The S&P 500 and the tech-heavy Nasdaq were lower. The CBOE Volatility Index, widely considered the best gauge of fear in the market, was gained above 19.
Among key S&P sectors, industrials slipped, while utilities gained.
"Some of yesterday’s panic regarding the euro zone and Italy may have been a little bit too much too soon," said Howard Ward, portfolio manager of GAMCO.
Ward added he expects positive earnings results ahead, which will eventually propel the S&P to the 1,425-range by year-end.

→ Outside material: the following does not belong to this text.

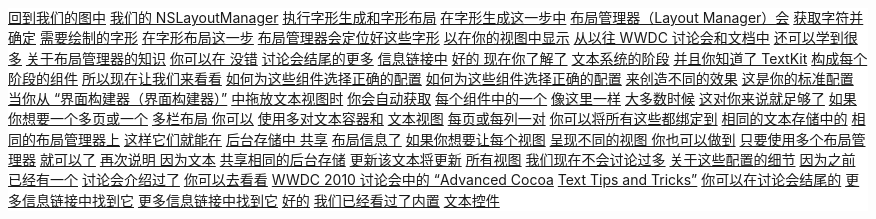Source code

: [回到我们的图中](https://developer.apple.com/videos/wwdc2018/videos/play/wwdc2018/221/?time=558) [我们的 NSLayoutManager](https://developer.apple.com/videos/wwdc2018/videos/play/wwdc2018/221/?time=560) [执行字形生成和字形布局](https://developer.apple.com/videos/wwdc2018/videos/play/wwdc2018/221/?time=562) [在字形生成这一步中](https://developer.apple.com/videos/wwdc2018/videos/play/wwdc2018/221/?time=565) [布局管理器（Layout Manager）会](https://developer.apple.com/videos/wwdc2018/videos/play/wwdc2018/221/?time=567) [获取字符并确定](https://developer.apple.com/videos/wwdc2018/videos/play/wwdc2018/221/?time=568) [需要绘制的字形](https://developer.apple.com/videos/wwdc2018/videos/play/wwdc2018/221/?time=569) [在字形布局这一步](https://developer.apple.com/videos/wwdc2018/videos/play/wwdc2018/221/?time=571) [布局管理器会定位好这些字形](https://developer.apple.com/videos/wwdc2018/videos/play/wwdc2018/221/?time=572) [以在你的视图中显示](https://developer.apple.com/videos/wwdc2018/videos/play/wwdc2018/221/?time=574) [从以往 WWDC 讨论会和文档中](https://developer.apple.com/videos/wwdc2018/videos/play/wwdc2018/221/?time=576) [还可以学到很多](https://developer.apple.com/videos/wwdc2018/videos/play/wwdc2018/221/?time=578) [关于布局管理器的知识](https://developer.apple.com/videos/wwdc2018/videos/play/wwdc2018/221/?time=579) [你可以在 没错](https://developer.apple.com/videos/wwdc2018/videos/play/wwdc2018/221/?time=582) [讨论会结尾的更多](https://developer.apple.com/videos/wwdc2018/videos/play/wwdc2018/221/?time=585) [信息链接中](https://developer.apple.com/videos/wwdc2018/videos/play/wwdc2018/221/?time=587) [好的 现在你了解了](https://developer.apple.com/videos/wwdc2018/videos/play/wwdc2018/221/?time=589) [文本系统的阶段](https://developer.apple.com/videos/wwdc2018/videos/play/wwdc2018/221/?time=591) [并且你知道了 TextKit](https://developer.apple.com/videos/wwdc2018/videos/play/wwdc2018/221/?time=593) [构成每个阶段的组件](https://developer.apple.com/videos/wwdc2018/videos/play/wwdc2018/221/?time=594) [所以现在让我们来看看](https://developer.apple.com/videos/wwdc2018/videos/play/wwdc2018/221/?time=597) [如何为这些组件选择正确的配置](https://developer.apple.com/videos/wwdc2018/videos/play/wwdc2018/221/?time=598) [如何为这些组件选择正确的配置](https://developer.apple.com/videos/wwdc2018/videos/play/wwdc2018/221/?time=598) [来创造不同的效果](https://developer.apple.com/videos/wwdc2018/videos/play/wwdc2018/221/?time=600) [这是你的标准配置](https://developer.apple.com/videos/wwdc2018/videos/play/wwdc2018/221/?time=603) [当你从 “界面构建器（界面构建器）”](https://developer.apple.com/videos/wwdc2018/videos/play/wwdc2018/221/?time=605) [中拖放文本视图时](https://developer.apple.com/videos/wwdc2018/videos/play/wwdc2018/221/?time=607) [你会自动获取](https://developer.apple.com/videos/wwdc2018/videos/play/wwdc2018/221/?time=608) [每个组件中的一个](https://developer.apple.com/videos/wwdc2018/videos/play/wwdc2018/221/?time=610) [像这里一样](https://developer.apple.com/videos/wwdc2018/videos/play/wwdc2018/221/?time=611) [大多数时候](https://developer.apple.com/videos/wwdc2018/videos/play/wwdc2018/221/?time=613) [这对你来说就足够了](https://developer.apple.com/videos/wwdc2018/videos/play/wwdc2018/221/?time=614) [如果你想要一个多页或一个](https://developer.apple.com/videos/wwdc2018/videos/play/wwdc2018/221/?time=617) [多栏布局 你可以](https://developer.apple.com/videos/wwdc2018/videos/play/wwdc2018/221/?time=619) [使用多对文本容器和](https://developer.apple.com/videos/wwdc2018/videos/play/wwdc2018/221/?time=620) [文本视图](https://developer.apple.com/videos/wwdc2018/videos/play/wwdc2018/221/?time=622) [每页或每列一对](https://developer.apple.com/videos/wwdc2018/videos/play/wwdc2018/221/?time=624) [你可以将所有这些都绑定到](https://developer.apple.com/videos/wwdc2018/videos/play/wwdc2018/221/?time=625) [相同的文本存储中的](https://developer.apple.com/videos/wwdc2018/videos/play/wwdc2018/221/?time=626) [相同的布局管理器上](https://developer.apple.com/videos/wwdc2018/videos/play/wwdc2018/221/?time=628) [这样它们就能在](https://developer.apple.com/videos/wwdc2018/videos/play/wwdc2018/221/?time=629) [后台存储中 共享](https://developer.apple.com/videos/wwdc2018/videos/play/wwdc2018/221/?time=630) [布局信息了](https://developer.apple.com/videos/wwdc2018/videos/play/wwdc2018/221/?time=631) [如果你想要让每个视图](https://developer.apple.com/videos/wwdc2018/videos/play/wwdc2018/221/?time=632) [呈现不同的视图 你也可以做到](https://developer.apple.com/videos/wwdc2018/videos/play/wwdc2018/221/?time=635) [只要使用多个布局管理器](https://developer.apple.com/videos/wwdc2018/videos/play/wwdc2018/221/?time=636) [就可以了](https://developer.apple.com/videos/wwdc2018/videos/play/wwdc2018/221/?time=637) [再次说明 因为文本](https://developer.apple.com/videos/wwdc2018/videos/play/wwdc2018/221/?time=639) [共享相同的后台存储](https://developer.apple.com/videos/wwdc2018/videos/play/wwdc2018/221/?time=640) [更新该文本将更新](https://developer.apple.com/videos/wwdc2018/videos/play/wwdc2018/221/?time=642) [所有视图](https://developer.apple.com/videos/wwdc2018/videos/play/wwdc2018/221/?time=643) [我们现在不会讨论过多](https://developer.apple.com/videos/wwdc2018/videos/play/wwdc2018/221/?time=644) [关于这些配置的细节](https://developer.apple.com/videos/wwdc2018/videos/play/wwdc2018/221/?time=647) [因为之前已经有一个](https://developer.apple.com/videos/wwdc2018/videos/play/wwdc2018/221/?time=648) [讨论会介绍过了](https://developer.apple.com/videos/wwdc2018/videos/play/wwdc2018/221/?time=649) [你可以去看看](https://developer.apple.com/videos/wwdc2018/videos/play/wwdc2018/221/?time=650) [WWDC 2010 讨论会中的 “Advanced Cocoa](https://developer.apple.com/videos/wwdc2018/videos/play/wwdc2018/221/?time=652) [Text Tips and Tricks”](https://developer.apple.com/videos/wwdc2018/videos/play/wwdc2018/221/?time=654) [你可以在讨论会结尾的](https://developer.apple.com/videos/wwdc2018/videos/play/wwdc2018/221/?time=655) [更多信息链接中找到它](https://developer.apple.com/videos/wwdc2018/videos/play/wwdc2018/221/?time=657) [更多信息链接中找到它](https://developer.apple.com/videos/wwdc2018/videos/play/wwdc2018/221/?time=657) [好的](https://developer.apple.com/videos/wwdc2018/videos/play/wwdc2018/221/?time=662) [我们已经看过了内置](https://developer.apple.com/videos/wwdc2018/videos/play/wwdc2018/221/?time=664) [文本控件](https://developer.apple.com/videos/wwdc2018/videos/play/wwdc2018/221/?time=664)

Some Fed officials said they arewilling to provide more monetary policy easingif the recovery continues to slow, according to the latest minutes of their June meeting. Fed officials also said they expect the economy would pick up in the second half of the year.
"Just the pure mention of QE3 is a positive for the equity markets—we saw the big rallies we got off the first QEs that we had," Warren Meyers, former CEO at Walter J. Dowd told CNBC. "But once that's over with, everyone comes back to reality. We're just beginning earnings season and there's so many issues going on with the data coming out with the U.S. and the global issues. We're due to pullback a bit and mellow out."
Alcoa was flat after the aluminum maker posted a profit in line with forecasts but reported a disappointing outlook. Meanwhile, UBS cut its price on the firm to $16.25 from $16.75. The Dow component unofficially kicked off the second-quarter earnings season.
JPMorgan , Google and Citigroup are among major companies expected to report later this week.